The Best Software I Use Has One User

Open the weather app on my phone and a cloudy forecast looks like a warning. Gray icon, maybe a raindrop, the quiet suggestion that I should stay home. But for the photograph I am actually trying to make, that cloudy day is the entire point. Clouds catch light. They turn a flat sky into the reason you drove an hour before sunrise. The app and I are looking at the same forecast and reading two completely different stories.

That gap bothered me for years, and it turns out the gap is the interesting part.

Every weather app is built to answer one question: will you be comfortable today, and will you get wet. That is a reasonable question. It is the question almost everyone has. So the apps optimize for it, and they are good at it. The trouble is that when I am planning a landscape shoot, that is not my question at all. My question is closer to "will the light be good at this specific spot, and exactly when." Cloud cover, the angle of the sun, the window around sunrise when everything goes gold. None of the apps could express that, because none of them were built for it. They were built for the median person. I am not the median person, at least not at 4am with a camera bag by the door.

For most of the history of software, that was simply the end of the story. If your need was too specific for a product to serve, you were stuck. You learned to translate the generic tool in your head, or you went without. Nobody was ever going to build an app for the exact intersection of "landscape photographer," "obsessed with cloud cover at golden hour," and "shoots the Oregon coast." That market is one person. It is me. Building software for a market of one made no economic sense, so it did not happen.

That math just changed, and I want to be precise about how.

Shotcast Screen Flow

A couple of weeks ago I built the tool I had been wishing for. It took two days. It is called Shotcast, it is live, and anyone can use it: https://shotcast.phils.pics. It pulls the position and timing of the sun so I know when golden hour actually happens where I am standing, not in some generic city nearby. It pulls the weather data that matters for light, like how much cloud cover to expect. It shows me the few things I need to decide one thing: is it worth the drive. It has a button to switch between Celsius and Fahrenheit, because I wanted one and there was no product committee to argue with about it. The point of Shotcast is not that it is polished. The point is that it answers my question, the one no company was ever going to build for.

Here is the part that took me years of building developer tools to actually see.

The hard part of making Shotcast was not the code. I work with AI coding agents every day, which is to say software that can write and edit a program when you describe what you want, and the agents wrote most of it. The hard part was knowing, exactly, what I wanted. I had to be able to say it plainly: show me cloud cover and the timing of golden hour for this location, in these units, in this order, because this is the decision I am making and these are the inputs to it. That sentence is the real product. The code is just downstream of the sentence.

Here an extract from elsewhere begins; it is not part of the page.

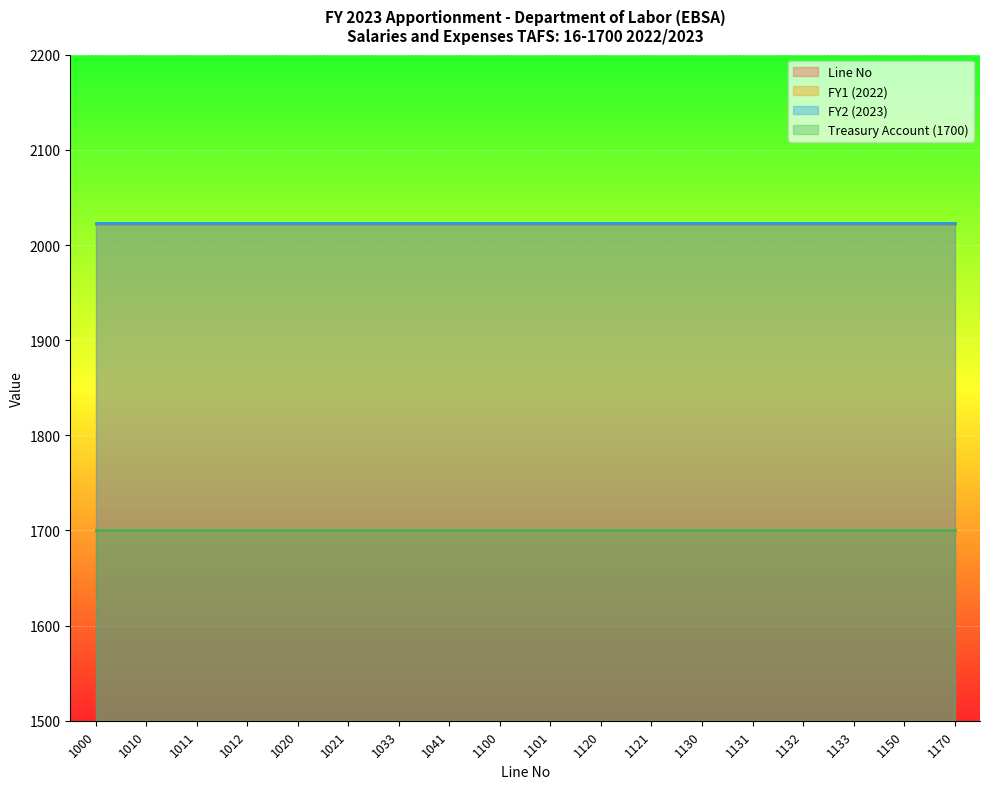

Count the number of data series in this chart.

4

So the thing standing between you and software built for your own niche is no longer engineering. It is articulation. The bottleneck moved. For decades the question was "can you write the program." Now the question is "can you describe it well enough that the machine can."

I want to be honest about the catch, because I am not interested in selling anyone a fantasy. You still need enough technical fluency to know what is possible and to steer when the agents wander off, and they do. I have a computer science degree and I have been building this kind of thing for a living for a long time. The bar is dropping fast, but it is not zero. What has changed is which bar you have to clear. It used to be "can you build the software yourself." Now it is "can you say what you mean precisely enough." Those are very different bars, and far more people can clear the second one than the first.

This is what I keep turning over in my head.

For as long as software has existed, there has been a long tail of human needs that no product ever reached. The needs too specific, too small, too odd to be a market. You either bent yourself around the generic tool or you did without. That long tail is starting to get a floor underneath it. The needs that were too small to be a business are now big enough to be worth one person's weekend. A market of one used to be unservable. Now it is servable, one person at a time, by the person who has the need.

And that quietly widens who gets to build software at all. The person closest to a problem, the one who understands it well enough to describe it cleanly, is increasingly the person who makes the tool for it. Not because they learned to code in the old sense, but because describing the problem clearly is now most of the job. That is not the end of products. Products still win when a need is shared by millions. It is a new bottom layer forming underneath them, in all the places products were never going to go.

I still use a normal weather app to decide whether to bring a jacket. It is good at the question almost everyone is asking. But when I am deciding whether the light will be worth the drive to the coast before dawn, I use the one I built. It has exactly one user. That is the whole point.